Egypt has thus far weathered all of these crises. Partly because of economic bailouts from such countries as Saudi Arabia and the United Arab Emirates. But these countries are now mired in the Iran war. These countries’ own economies are now suffering from the Hormuz closure. And these countries, for the most part, are physically unable to send Egypt energy.

A country as vulnerable as Egypt can only take so many major shocks before the entire system collapses. What will replace it?

‘Thus Says the Lord’

Daniel 11 contains a prophecy for the Middle East of today: “And at the time of the end shall the king of the south push at him: and the king of the north shall come against him like a whirlwind, with chariots, and with horsemen, and with many ships; and he shall enter into the countries, and shall overflow and pass over. … He shall stretch forth his hand also upon the countries: and the land of Egypt shall not escape. But he shall have power over the treasures of gold and of silver, and over all the precious things of Egypt: and the Libyans and the Ethiopians shall be at his steps” (verses 40, 42-43).
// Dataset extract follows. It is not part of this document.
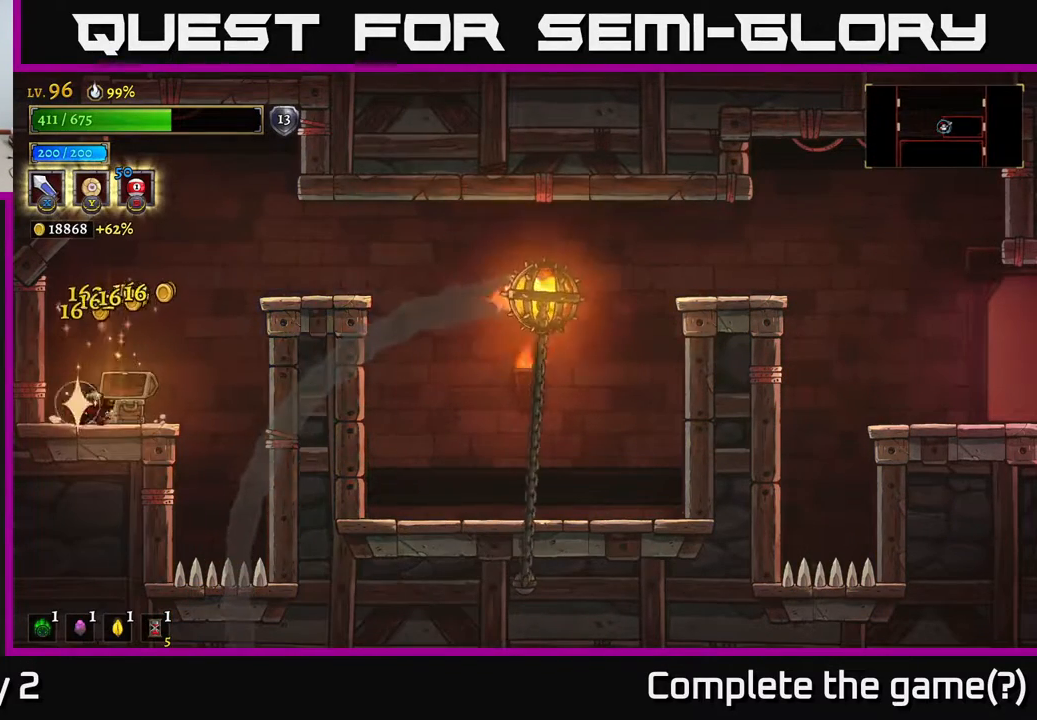
{"buttons": [], "left_stick": "right", "right_stick": "center", "events": [[133, "A", "down"], [350, "A", "up"]]}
As Trumpet editor in chief Gerald Flurry elaborates in his booklet The King of the South, this is speaking of a modern-day clash between Iran and its allies (“the king of the south”) versus a united Europe (“the king of the north”). Verses 42 and 43 show Egypt is attacked along with the king of the south, implying that Egypt belongs to Iran’s alliance.

Egypt-Iran relations blossomed briefly under Egypt’s Muslim Brotherhood government from 2011 to 2013. Since then, Egypt’s military has retaken control and drawn closer to the West. But the Bible says this will change. An economic collapse followed by a popular Islamist revolution seems the most likely way.
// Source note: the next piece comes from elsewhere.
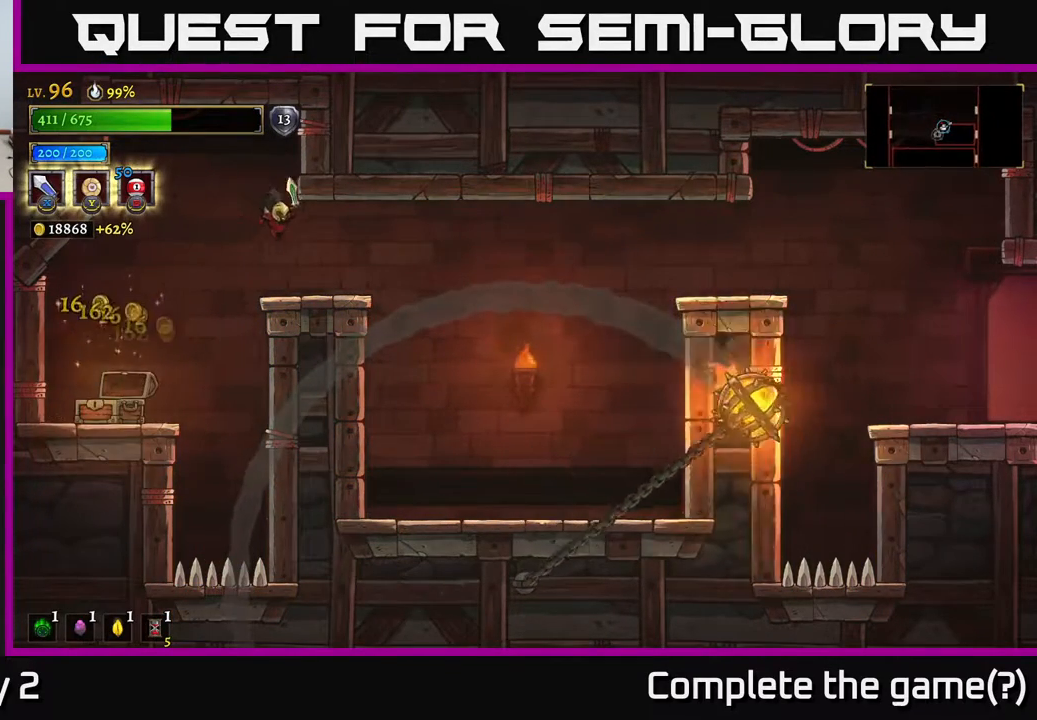
{"buttons": ["R2"], "left_stick": "right", "right_stick": "center", "events": [[250, "R2", "down"]]}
“Egypt today is facing an even worse economic crisis than it did in 2011,” Mr. Flurry writes. “In circumstances like these, radicalism grows even more popular. Many in Israel and the West underestimate the influence of the Muslim Brotherhood and the popular support for anti-Israel policies. Muslim movements organized by the Muslim Brotherhood have received support throughout Egypt. No new leader could ever get the power to resist such strong beliefs of the Egyptian people. This all plays into the hands of Iran.”

Big changes are coming to Egypt. As the country is hit by stronger and stronger crises, expect Iran and radical Islam to take advantage.